Few people base their knowledge about software engineering on science, heuristics, and acknowledging confirmed cognitive biases. Instead, they rely on their first impressions and deep-seated conceptions. Laurent explained the “backfire effect”: When someone believes a claim and you try to use impartial evidence to debunk it, the person comes away actually more convinced of the claim than before. People like holding onto their conceived notions, and this applies to creating and testing code, too.

A concrete example of when this can be dangerous in software engineering is the “cost of fixing defects curve.” You’ve probably seen it: a smooth arc on a graph depicting how little it costs to fix defects when they’re caught early in a development cycle, and how that cost grows exponentially the later in the lifecycle they are found. In reality, Laurent showed, that cost goes up and down in peaks and valleys. A blind trust that locating defects earlier is always better leads to people spending too much time testing early on and not testing as stringently later.

Relating to this, Laurent had some advice: If you want to get people to believe something, no matter how stupid, stick a number on it. Something about the perception that somebody, somewhere took the time to quantify a statement makes it much more believable to the average person.

For instance, a popular statistic in the software world is that 56 percent of all bugs identified in projects originate in the requirements phase. After some digging, Laurent discovered that this fact originated from one study. There is no evidence that this is a widespread truth, yet it keeps getting perpetuated. Instead of taking this as law, developers and testers should be focused on what is true for their specific projects and addressing each phase with fresh eyes and open minds.

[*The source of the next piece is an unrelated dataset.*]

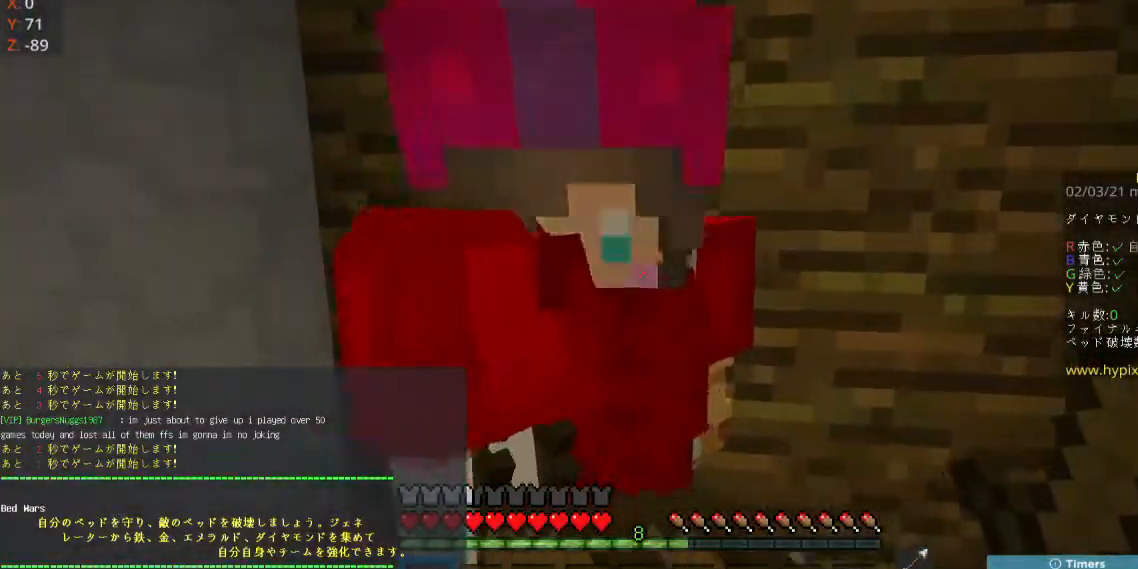
{"keys": [], "mouse": [], "events": [[100, "d", "up"]]}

So, how can you take a more systematic and disciplined approach to your software projects? Laurent recommends the PDCA cycle: plan, do, check, act. Unfortunately, due to confirmation bias, he says that more often those letters stand for promise, delay, cancel, apologize! Sometimes we fancy ourselves so clever that we dig ourselves into a hole, and you know the saying: If you find yourself in a hole, stop digging. Laurent illustrated this with a quote attributed to Albert Einstein: “We can not solve our problems with the same level of thinking that created them.” (However, of course Laurent looked up this remark, and it’s actually a paraphrase of Einstein’s original quote—which was about war, not software development.)

While it’s useful to know when information is false, debunking ideas isn’t enough. You should be constructive as well as skeptical, and treat every bug as an opportunity to learn.

The overarching message of Laurent’s keynote can be summed up by a parable he related. A rich man had been pestering a Zen master to take him on as an apprentice. He invites the Zen master to his house for tea, and the whole time he’s showing off his large collection of books and bragging about his extensive learning. They sit down for tea, and the Zen master begins pouring a cup for the man. The tea reaches the brim, but the Zen master keeps pouring until it spills over. “Why did you do that?” the rich man cried. “Your mind is like this cup,” the Zen master said. “It is so full that there is no room for anything else.”

Don’t let your minds be so full of previous knowledge that you reject new perceptions for want of space, Laurent said. Leave yourself open to new ideas and be a thinker as well as a doer, and you will be able to approach software engineering in a more effective way.